EXERCISE: The lines to be copied are those below that contain "also".

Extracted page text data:
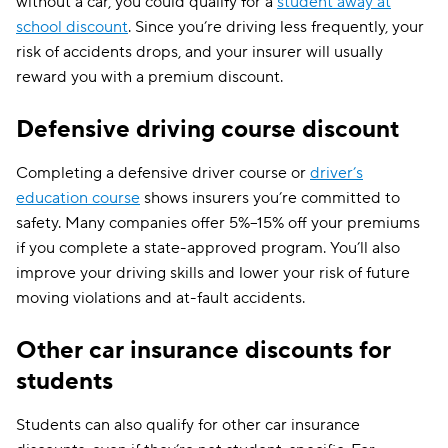
without a car, you could qualify for a
student away at
school discount
. Since you’re driving less frequently, your
risk of accidents drops, and your insurer will usually
reward you with a premium discount.
Defensive driving course discount
Completing a defensive driver course or
driver’s
education course
shows insurers you’re committed to
safety. Many companies offer 5%–15% off your premiums
if you complete a state-approved program. You’ll also
improve your driving skills and lower your risk of future
moving violations and at-fault accidents.
Other car insurance discounts for
students
Students can also qualify for other car insurance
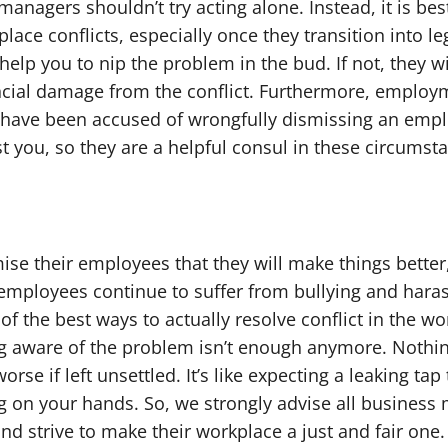
managers shouldn’t try acting alone. Instead, it is bes
place conflicts, especially once they transition into l
elp you to nip the problem in the bud. If not, they wi
cial damage from the conflict. Furthermore, employme
have been accused of wrongfully dismissing an employ
st you, so they are a helpful consul in these circumst
e their employees that they will make things better,
t, employees continue to suffer from bullying and har
 the best ways to actually resolve conflict in the wo
ng aware of the problem isn’t enough anymore. Nothing
worse if left unsettled. It’s like expecting a leaking tap
g on your hands. So, we strongly advise all busines
nd strive to make their workplace a just and fair one.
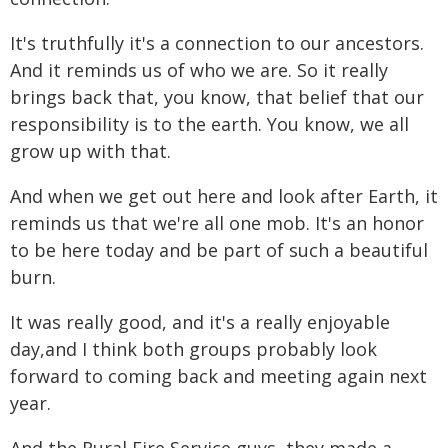
It's truthfully it's a connection to our ancestors.
And it reminds us of who we are. So it really
brings back that, you know, that belief that our
responsibility is to the earth. You know, we all
grow up with that.
And when we get out here and look after Earth, it
reminds us that we're all one mob. It's an honor
to be here today and be part of such a beautiful
burn.
It was really good, and it's a really enjoyable
day,and I think both groups probably look
forward to coming back and meeting again next
year.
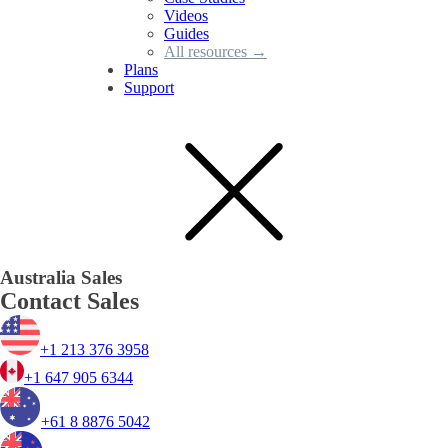
Videos
Guides
All resources →
Plans
Support
Australia Sales
Contact Sales
+1 213 376 3958
+1 647 905 6344
+61 8 8876 5042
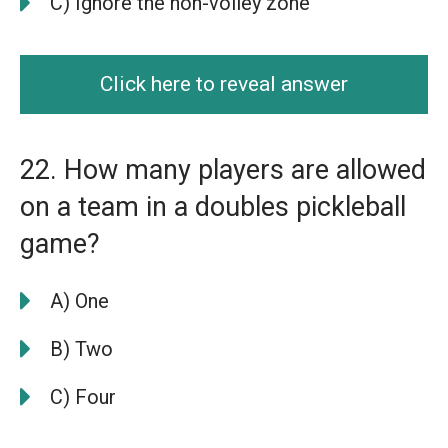
C) Ignore the non-volley zone
Click here to reveal answer
22. How many players are allowed
on a team in a doubles pickleball
game?
A) One
B) Two
C) Four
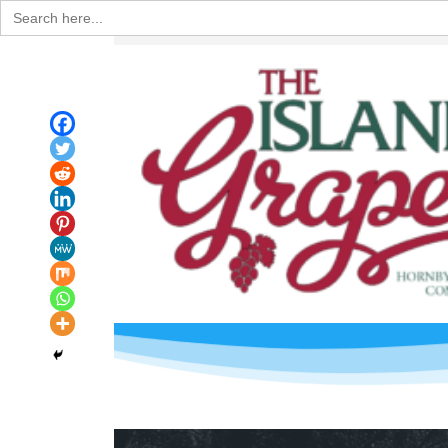
Search
for:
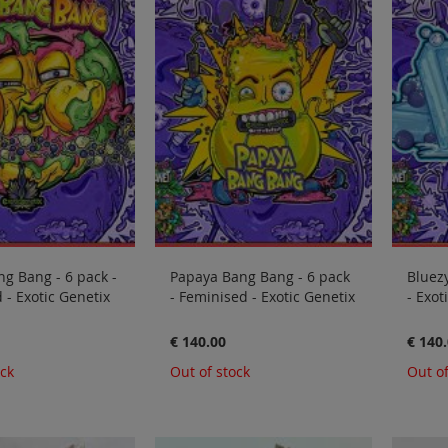
ng Bang - 6 pack -
Papaya Bang Bang - 6 pack
Bluezy
 - Exotic Genetix
- Feminised - Exotic Genetix
- Exot
€ 140.00
€ 140
ock
Out of stock
Out of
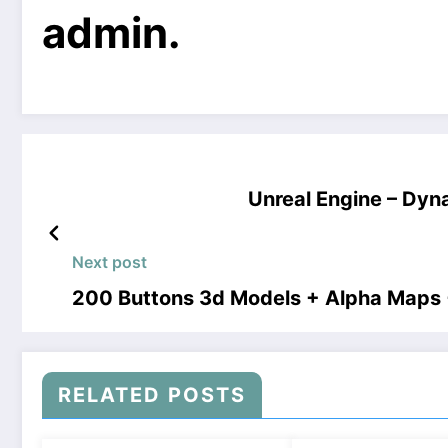
admin.
Unreal Engine – Dy
Next post
200 Buttons 3d Models + Alpha Maps
RELATED POSTS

RESULT OF THIS EXERCISE:
if you complete a state-approved program. You’ll also
Students can also qualify for other car insurance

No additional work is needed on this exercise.